For my work I frequently compute this power spectrum and compare it to the observations of Planck. For most of my work I used the code cobaya which automatically performs the calculation internally and returns the likelihood of a set of parameters being compatible with the Planck observations. One day I ran a model which was not included in cobaya, so I had to compute the likelihood myself and found surprisingly little documentation on the likelihood.

I did some ~~reverse-engineering~~reading of the cosmoslik wrapper to find out how it works, and want to write about the results here. But before I continue, if you just want to get the likelihood of a given power spectrum use cosmoslik's `cosmoslik.likelihoods`

module! Simply pass a dictionary of power spectra and you get the corresponding loglikelihood value.

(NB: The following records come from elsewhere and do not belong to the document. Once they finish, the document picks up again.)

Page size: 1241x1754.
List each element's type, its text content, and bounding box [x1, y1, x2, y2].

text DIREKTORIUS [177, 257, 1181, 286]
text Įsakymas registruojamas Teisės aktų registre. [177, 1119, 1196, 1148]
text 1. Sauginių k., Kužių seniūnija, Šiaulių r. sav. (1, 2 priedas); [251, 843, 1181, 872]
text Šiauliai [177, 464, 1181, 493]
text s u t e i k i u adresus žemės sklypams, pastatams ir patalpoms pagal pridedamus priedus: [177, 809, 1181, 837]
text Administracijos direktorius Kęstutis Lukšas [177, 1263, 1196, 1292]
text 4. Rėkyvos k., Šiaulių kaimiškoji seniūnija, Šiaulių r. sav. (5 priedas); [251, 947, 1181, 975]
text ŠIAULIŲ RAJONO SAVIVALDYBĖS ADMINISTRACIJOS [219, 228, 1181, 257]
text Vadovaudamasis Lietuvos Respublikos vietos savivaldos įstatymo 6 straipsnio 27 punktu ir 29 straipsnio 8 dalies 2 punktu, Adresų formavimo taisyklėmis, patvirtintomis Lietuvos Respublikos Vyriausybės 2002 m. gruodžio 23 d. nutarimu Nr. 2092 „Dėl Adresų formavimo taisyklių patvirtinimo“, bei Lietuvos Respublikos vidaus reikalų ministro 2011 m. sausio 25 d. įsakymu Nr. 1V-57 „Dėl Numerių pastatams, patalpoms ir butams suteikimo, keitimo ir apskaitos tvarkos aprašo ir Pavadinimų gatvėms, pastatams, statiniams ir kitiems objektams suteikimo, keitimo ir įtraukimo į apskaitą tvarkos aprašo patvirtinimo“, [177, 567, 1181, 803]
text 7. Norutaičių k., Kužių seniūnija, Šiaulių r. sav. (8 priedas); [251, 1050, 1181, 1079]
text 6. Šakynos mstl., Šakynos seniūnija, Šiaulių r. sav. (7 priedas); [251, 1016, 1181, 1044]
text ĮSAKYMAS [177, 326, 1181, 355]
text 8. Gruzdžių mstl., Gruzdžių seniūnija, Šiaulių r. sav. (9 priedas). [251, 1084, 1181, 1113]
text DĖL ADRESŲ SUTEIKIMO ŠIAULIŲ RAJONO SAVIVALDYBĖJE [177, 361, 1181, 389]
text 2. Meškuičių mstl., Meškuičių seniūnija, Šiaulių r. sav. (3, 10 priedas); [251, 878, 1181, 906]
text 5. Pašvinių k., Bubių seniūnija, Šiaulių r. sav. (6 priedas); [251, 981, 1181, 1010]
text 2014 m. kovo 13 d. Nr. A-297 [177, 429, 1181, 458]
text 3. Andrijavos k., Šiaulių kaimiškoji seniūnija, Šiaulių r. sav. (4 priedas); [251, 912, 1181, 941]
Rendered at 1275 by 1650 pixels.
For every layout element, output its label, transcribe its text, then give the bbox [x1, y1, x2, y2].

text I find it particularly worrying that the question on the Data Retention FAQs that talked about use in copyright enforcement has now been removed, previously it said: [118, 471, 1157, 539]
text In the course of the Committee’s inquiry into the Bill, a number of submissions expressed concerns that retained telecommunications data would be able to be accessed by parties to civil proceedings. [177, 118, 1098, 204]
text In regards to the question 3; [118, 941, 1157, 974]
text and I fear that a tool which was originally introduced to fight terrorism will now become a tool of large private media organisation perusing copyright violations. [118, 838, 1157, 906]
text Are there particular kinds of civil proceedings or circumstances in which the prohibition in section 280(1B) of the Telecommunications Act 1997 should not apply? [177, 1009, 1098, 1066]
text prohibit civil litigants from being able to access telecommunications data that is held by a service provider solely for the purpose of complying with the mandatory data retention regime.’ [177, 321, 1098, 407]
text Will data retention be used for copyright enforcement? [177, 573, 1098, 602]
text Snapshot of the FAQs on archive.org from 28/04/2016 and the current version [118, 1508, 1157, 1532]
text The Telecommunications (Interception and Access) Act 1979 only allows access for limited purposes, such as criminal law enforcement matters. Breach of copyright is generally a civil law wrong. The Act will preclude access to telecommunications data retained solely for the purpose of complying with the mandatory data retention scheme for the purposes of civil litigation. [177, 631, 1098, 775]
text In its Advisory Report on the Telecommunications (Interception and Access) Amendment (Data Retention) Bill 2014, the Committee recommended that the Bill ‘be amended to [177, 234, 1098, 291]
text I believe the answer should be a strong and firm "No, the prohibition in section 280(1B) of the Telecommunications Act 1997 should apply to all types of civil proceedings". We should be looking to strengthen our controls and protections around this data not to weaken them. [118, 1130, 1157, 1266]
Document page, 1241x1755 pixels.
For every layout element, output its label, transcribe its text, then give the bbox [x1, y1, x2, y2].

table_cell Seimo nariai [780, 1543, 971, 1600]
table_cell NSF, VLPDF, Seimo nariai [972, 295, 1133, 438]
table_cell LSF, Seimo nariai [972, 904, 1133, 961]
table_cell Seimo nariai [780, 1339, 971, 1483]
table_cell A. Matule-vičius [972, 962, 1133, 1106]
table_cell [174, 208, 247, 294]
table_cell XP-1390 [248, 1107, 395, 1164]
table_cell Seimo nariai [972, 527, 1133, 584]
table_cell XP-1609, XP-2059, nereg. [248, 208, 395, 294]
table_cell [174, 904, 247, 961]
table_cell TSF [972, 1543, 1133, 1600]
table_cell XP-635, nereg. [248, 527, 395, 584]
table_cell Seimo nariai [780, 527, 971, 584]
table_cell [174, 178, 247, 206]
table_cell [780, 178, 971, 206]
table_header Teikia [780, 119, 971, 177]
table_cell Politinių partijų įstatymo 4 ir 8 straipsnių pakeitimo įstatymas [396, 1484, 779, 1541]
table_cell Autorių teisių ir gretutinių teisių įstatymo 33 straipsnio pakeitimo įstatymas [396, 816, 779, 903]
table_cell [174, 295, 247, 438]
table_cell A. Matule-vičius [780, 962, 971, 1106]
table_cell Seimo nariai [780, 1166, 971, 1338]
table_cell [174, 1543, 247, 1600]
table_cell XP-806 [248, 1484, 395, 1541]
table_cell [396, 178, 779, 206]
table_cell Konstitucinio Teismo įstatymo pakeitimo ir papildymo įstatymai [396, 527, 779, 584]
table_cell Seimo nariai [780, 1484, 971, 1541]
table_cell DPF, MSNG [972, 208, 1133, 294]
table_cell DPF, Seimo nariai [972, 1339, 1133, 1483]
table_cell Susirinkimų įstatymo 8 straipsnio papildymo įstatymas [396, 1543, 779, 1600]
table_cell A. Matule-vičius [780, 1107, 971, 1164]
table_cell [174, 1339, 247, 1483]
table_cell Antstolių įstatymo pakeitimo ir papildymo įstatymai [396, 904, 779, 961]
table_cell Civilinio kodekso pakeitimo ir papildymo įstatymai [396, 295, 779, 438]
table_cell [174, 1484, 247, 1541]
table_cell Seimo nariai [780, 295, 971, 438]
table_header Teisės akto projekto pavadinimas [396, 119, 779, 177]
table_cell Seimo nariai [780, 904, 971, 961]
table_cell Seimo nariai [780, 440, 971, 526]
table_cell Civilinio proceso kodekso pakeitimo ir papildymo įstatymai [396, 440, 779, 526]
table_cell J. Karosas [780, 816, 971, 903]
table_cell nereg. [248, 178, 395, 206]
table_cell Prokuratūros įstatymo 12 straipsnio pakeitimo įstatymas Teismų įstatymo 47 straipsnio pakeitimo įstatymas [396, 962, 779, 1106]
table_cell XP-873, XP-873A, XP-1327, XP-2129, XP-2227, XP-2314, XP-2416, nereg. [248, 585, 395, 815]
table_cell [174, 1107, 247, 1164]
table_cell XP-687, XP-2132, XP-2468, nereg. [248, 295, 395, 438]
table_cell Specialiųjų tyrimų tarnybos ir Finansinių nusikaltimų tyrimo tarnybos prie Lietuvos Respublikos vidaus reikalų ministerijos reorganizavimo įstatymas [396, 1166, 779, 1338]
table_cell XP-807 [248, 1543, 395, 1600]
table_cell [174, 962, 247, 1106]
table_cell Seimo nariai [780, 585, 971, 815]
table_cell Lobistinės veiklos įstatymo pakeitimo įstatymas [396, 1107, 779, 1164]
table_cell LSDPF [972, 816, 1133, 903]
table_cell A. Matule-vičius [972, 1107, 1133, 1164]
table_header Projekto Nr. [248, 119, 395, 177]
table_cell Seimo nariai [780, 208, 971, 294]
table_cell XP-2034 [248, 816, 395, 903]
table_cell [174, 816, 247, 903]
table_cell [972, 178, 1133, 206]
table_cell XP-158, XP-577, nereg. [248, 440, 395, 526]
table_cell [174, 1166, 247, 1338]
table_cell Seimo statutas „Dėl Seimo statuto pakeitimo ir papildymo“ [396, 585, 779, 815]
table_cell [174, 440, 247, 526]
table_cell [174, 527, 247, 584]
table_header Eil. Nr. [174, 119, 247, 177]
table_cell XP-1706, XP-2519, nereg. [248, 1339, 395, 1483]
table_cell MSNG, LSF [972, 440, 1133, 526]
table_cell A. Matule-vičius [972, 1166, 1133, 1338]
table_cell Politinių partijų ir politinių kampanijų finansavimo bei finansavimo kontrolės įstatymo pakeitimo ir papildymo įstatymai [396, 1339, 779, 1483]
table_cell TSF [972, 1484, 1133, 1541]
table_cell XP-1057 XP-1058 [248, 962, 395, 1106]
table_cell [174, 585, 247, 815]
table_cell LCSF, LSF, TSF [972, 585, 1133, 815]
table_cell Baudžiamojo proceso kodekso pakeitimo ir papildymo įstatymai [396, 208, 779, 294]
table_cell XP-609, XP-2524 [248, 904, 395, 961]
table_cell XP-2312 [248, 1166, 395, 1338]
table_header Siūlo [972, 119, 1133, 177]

Just out of curiosity though, I wanted to figure out how exactly I can use the Planck likelihoods without any external programs, also to make sure that the wrapper was still functioning. cosmoslik's code turned out to be very helpful and largely what this is based on. So here's my writeup of how to use the clik python code (this is still a wrapper for the C & Fortran code but since it comes together with the likelihood code from the Planck team I won't dig deeper here). Firstly, assuming you have installed the likelihood and sourced the `clik_profile`

script, you can import the clik python module and load a clik likelihood file:

```
from clik import clik
lowT = clik("/path/to/baseline/plc_3.0/low_l/commander/commander_dx12_v3_2_29.clik")
```

Now the function `lowT`

can be called with a list as argument and returns the likelihood. To figure out which values to put in the list, we use the function `lowT.get_lmax()`

. The former returns `(29, -1, -1, -1, -1, -1)`

indicating it requires the TT spectra from l=0 to 29. The list maps to `(TT, EE, BB, TE, ?, ?)`

where the latter two should be `TB`

and `EB`

but I'm not sure about the order.
Next use `lowT.get_extra_parameter_names()`

to get the nuisance parameters that need to be appended to the list, in this case `('A_planck',)`

.

First let us get the power spectra, e.g. from CLASS

```
from classy import Class
cosmo = Class()
cosmo.set({'output': 'tCl pCl lCl', 'lensing': 'yes'})
cosmo.compute()
Cell = cosmo.lensed_cl()
```

Note that CLASS returns the power spectra in relative units while the likelihoods require absolute units (see Julien Lesgourgues's comment here for some context), so we convert to uKĀ² by multiplying by the mean CMB temperature squared.

```
Tcmb = 2.7255*1e6 #uK
Cl_TT = Cell['tt']*Tcmb**2
```

Also note that we just use the power spectrum C_ell, not the modified version D_ell. The latter is used as input for `cosmoslik`

.

Finally we can call the likelihood with a list of spectra and nuisance parameters:

```
A_planck = 1.000442
lowT([*Cl_TT[:30], A_planck])
```

For something close to bestfit LCDM the result should be around -12.

For a more complex example, let's look at the high-l TTTEEE likelihood. `highTTTEEE.lmax`

shows us we need (2508, 2508, -1, 2508, -1, -1), i.e. the TT, EE and TE spectra, and in that order. `highTTTEEE.extra_parameter_names`

lists a whopping 47 nuisance parameters which we have to pass in the right order as well.
Tipp: You can get those in the right order from a dictionary wit something like `nuisance_TTTEEE = [planck_nuisance_array[p] for p in highTTTEEE.extra_parameter_names]`

.
Finally `highTTTEEE(Cl_TT[:2509]+Cl_EE[:2509]+Cl_TE[:2509]+nuisance_TTTEEE)`

should return something like -1173, again for LCDM.